» What you have to do: Find the lines below holding the word "branch" and copy each of them.

Dataset entries:

*** Block opens ***

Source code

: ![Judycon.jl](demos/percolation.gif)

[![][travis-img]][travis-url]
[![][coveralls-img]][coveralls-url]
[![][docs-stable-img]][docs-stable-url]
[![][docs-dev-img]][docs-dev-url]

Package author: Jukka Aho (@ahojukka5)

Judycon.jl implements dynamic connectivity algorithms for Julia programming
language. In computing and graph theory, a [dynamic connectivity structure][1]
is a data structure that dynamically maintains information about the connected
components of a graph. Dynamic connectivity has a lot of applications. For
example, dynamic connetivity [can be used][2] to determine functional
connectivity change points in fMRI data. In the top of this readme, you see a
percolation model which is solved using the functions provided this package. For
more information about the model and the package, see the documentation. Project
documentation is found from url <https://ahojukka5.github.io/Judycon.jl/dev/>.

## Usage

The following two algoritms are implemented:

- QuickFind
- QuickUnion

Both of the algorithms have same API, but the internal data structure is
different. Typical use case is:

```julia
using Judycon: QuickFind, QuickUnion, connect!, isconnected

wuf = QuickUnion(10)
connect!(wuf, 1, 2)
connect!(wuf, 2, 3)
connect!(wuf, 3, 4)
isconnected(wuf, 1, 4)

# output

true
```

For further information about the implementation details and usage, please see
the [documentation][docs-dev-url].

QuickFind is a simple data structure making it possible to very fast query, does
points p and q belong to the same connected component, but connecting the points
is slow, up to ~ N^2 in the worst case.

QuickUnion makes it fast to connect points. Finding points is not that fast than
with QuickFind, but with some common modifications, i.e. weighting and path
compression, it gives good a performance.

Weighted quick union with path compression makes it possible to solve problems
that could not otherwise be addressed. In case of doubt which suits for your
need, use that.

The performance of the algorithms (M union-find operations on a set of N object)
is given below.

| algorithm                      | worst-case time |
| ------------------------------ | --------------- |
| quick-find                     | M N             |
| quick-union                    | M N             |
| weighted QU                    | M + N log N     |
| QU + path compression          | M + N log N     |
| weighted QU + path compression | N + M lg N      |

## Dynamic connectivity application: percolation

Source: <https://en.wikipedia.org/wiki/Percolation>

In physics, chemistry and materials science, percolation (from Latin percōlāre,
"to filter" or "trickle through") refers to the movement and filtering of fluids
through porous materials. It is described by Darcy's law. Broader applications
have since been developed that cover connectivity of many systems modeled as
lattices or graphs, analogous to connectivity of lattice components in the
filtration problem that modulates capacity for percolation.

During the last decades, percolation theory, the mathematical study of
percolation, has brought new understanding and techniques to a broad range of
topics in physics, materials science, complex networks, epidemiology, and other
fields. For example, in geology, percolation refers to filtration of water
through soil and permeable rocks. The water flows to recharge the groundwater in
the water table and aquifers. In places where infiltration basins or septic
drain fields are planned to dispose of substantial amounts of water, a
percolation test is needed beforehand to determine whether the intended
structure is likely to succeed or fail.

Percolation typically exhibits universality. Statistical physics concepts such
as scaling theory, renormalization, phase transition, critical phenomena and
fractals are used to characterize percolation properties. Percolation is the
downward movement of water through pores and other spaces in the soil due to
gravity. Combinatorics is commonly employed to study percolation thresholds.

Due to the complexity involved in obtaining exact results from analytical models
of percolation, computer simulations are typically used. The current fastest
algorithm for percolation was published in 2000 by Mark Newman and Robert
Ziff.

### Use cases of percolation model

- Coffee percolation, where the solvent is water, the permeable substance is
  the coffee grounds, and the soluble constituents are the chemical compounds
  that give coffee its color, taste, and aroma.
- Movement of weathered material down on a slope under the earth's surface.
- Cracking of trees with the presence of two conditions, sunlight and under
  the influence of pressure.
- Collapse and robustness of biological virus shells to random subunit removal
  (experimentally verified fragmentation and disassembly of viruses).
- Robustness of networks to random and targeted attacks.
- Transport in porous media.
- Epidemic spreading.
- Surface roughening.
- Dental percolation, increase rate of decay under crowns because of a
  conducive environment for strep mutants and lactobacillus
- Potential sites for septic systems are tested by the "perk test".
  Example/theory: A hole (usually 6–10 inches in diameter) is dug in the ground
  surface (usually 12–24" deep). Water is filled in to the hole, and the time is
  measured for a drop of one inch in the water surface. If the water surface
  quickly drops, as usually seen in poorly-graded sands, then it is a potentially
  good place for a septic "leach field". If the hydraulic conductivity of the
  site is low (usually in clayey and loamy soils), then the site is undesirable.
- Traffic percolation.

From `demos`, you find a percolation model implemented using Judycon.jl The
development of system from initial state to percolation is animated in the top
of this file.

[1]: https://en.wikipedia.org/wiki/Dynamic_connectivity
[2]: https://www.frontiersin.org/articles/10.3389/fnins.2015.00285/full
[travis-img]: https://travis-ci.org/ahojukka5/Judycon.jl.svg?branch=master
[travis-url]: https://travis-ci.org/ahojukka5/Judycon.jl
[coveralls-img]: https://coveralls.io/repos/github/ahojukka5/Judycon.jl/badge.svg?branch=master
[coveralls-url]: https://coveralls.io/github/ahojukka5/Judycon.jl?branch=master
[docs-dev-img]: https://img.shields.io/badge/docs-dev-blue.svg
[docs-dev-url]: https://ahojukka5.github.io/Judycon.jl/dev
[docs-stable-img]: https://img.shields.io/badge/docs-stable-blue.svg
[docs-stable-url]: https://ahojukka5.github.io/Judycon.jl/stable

*** Block closes ***
*** Block opens ***

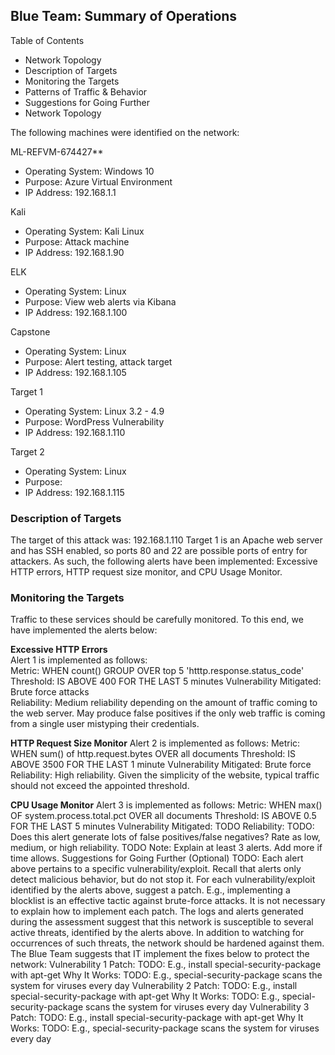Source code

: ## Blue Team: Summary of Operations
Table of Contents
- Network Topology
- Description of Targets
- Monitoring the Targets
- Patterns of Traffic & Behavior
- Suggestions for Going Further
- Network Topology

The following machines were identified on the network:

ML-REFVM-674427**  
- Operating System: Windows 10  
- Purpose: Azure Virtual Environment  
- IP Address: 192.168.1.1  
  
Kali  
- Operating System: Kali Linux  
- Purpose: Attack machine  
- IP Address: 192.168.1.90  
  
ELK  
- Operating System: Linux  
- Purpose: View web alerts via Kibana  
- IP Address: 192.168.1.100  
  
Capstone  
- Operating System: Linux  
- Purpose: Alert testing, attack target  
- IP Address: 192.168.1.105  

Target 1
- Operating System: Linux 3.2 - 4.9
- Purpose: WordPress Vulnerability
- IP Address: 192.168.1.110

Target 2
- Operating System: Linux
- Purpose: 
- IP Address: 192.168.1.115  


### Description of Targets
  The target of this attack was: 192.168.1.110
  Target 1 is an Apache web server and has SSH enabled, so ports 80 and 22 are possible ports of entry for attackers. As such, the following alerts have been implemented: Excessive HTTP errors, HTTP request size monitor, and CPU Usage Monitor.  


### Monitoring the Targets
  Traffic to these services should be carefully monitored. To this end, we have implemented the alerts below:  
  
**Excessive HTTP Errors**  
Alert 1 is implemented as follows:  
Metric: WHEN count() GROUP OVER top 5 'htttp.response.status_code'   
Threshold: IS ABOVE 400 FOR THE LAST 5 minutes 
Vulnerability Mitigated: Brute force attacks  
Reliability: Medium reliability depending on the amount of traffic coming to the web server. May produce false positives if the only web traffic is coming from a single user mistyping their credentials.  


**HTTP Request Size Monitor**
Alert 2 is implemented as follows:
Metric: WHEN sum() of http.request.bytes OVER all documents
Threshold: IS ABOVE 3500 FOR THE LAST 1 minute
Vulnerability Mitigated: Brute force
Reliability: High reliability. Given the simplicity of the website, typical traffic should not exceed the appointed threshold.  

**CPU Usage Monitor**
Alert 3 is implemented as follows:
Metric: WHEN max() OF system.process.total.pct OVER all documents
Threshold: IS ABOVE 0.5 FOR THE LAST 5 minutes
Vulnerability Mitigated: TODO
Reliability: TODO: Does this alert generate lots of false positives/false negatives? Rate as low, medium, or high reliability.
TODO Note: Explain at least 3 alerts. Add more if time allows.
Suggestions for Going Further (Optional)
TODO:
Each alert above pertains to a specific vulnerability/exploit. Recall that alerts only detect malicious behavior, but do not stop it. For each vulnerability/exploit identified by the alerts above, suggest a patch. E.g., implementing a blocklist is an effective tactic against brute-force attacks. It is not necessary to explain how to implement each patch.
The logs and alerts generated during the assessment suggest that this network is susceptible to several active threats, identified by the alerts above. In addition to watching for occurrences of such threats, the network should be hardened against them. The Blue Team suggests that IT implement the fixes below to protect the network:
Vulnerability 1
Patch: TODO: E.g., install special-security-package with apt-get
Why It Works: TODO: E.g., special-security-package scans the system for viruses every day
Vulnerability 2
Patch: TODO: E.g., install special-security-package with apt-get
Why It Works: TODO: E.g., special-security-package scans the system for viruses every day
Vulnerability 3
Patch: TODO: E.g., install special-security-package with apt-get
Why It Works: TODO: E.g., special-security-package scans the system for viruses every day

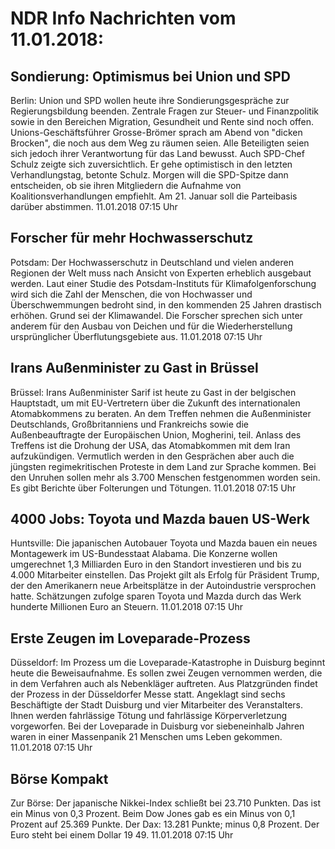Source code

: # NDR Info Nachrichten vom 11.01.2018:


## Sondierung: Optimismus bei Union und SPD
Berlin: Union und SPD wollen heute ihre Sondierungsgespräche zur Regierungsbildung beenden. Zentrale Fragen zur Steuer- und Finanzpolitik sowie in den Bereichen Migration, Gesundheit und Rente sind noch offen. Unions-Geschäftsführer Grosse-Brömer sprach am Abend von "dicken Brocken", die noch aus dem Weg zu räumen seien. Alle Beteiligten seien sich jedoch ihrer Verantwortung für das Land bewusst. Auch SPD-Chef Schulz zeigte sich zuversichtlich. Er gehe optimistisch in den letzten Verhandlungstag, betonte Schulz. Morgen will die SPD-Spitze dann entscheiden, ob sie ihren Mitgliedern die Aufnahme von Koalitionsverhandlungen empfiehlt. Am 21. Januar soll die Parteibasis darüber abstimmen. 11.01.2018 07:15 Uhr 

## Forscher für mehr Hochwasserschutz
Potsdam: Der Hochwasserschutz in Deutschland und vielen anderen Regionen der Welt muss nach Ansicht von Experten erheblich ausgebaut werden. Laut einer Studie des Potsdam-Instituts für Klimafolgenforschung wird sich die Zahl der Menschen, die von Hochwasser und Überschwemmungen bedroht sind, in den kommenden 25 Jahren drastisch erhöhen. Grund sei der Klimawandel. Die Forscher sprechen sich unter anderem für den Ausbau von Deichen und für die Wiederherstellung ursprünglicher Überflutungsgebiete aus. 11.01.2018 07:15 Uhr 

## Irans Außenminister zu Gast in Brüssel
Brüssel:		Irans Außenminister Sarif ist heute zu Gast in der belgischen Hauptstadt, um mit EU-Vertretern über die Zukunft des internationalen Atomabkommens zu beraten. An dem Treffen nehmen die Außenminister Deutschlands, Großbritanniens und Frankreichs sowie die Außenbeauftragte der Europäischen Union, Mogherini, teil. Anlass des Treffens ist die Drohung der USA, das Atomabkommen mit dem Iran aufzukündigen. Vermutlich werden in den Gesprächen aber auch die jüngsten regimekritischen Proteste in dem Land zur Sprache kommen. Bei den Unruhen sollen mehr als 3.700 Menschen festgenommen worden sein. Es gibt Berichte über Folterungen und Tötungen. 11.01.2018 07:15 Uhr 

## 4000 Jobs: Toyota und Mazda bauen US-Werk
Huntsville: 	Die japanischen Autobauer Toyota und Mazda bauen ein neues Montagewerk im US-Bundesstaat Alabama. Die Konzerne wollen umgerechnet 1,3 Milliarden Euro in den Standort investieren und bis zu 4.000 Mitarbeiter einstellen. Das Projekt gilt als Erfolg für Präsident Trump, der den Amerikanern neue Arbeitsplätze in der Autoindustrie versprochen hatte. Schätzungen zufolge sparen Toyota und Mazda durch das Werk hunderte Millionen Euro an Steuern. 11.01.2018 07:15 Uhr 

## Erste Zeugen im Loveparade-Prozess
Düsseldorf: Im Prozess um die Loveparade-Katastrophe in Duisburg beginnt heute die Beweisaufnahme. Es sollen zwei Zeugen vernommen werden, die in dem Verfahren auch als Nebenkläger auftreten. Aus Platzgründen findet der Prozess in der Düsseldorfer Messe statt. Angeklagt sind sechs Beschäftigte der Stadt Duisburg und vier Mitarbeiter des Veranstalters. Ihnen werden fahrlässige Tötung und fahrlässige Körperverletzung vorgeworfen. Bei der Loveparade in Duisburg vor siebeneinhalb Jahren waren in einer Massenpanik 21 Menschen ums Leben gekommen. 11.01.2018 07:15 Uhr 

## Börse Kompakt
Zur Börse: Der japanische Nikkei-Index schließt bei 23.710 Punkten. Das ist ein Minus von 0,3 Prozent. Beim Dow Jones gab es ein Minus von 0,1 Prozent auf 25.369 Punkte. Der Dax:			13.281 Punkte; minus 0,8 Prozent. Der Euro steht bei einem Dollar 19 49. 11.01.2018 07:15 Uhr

*** Block closes ***

» Exercise output:
[travis-img]: https://travis-ci.org/ahojukka5/Judycon.jl.svg?branch=master
[coveralls-img]: https://coveralls.io/repos/github/ahojukka5/Judycon.jl/badge.svg?branch=master
[coveralls-url]: https://coveralls.io/github/ahojukka5/Judycon.jl?branch=master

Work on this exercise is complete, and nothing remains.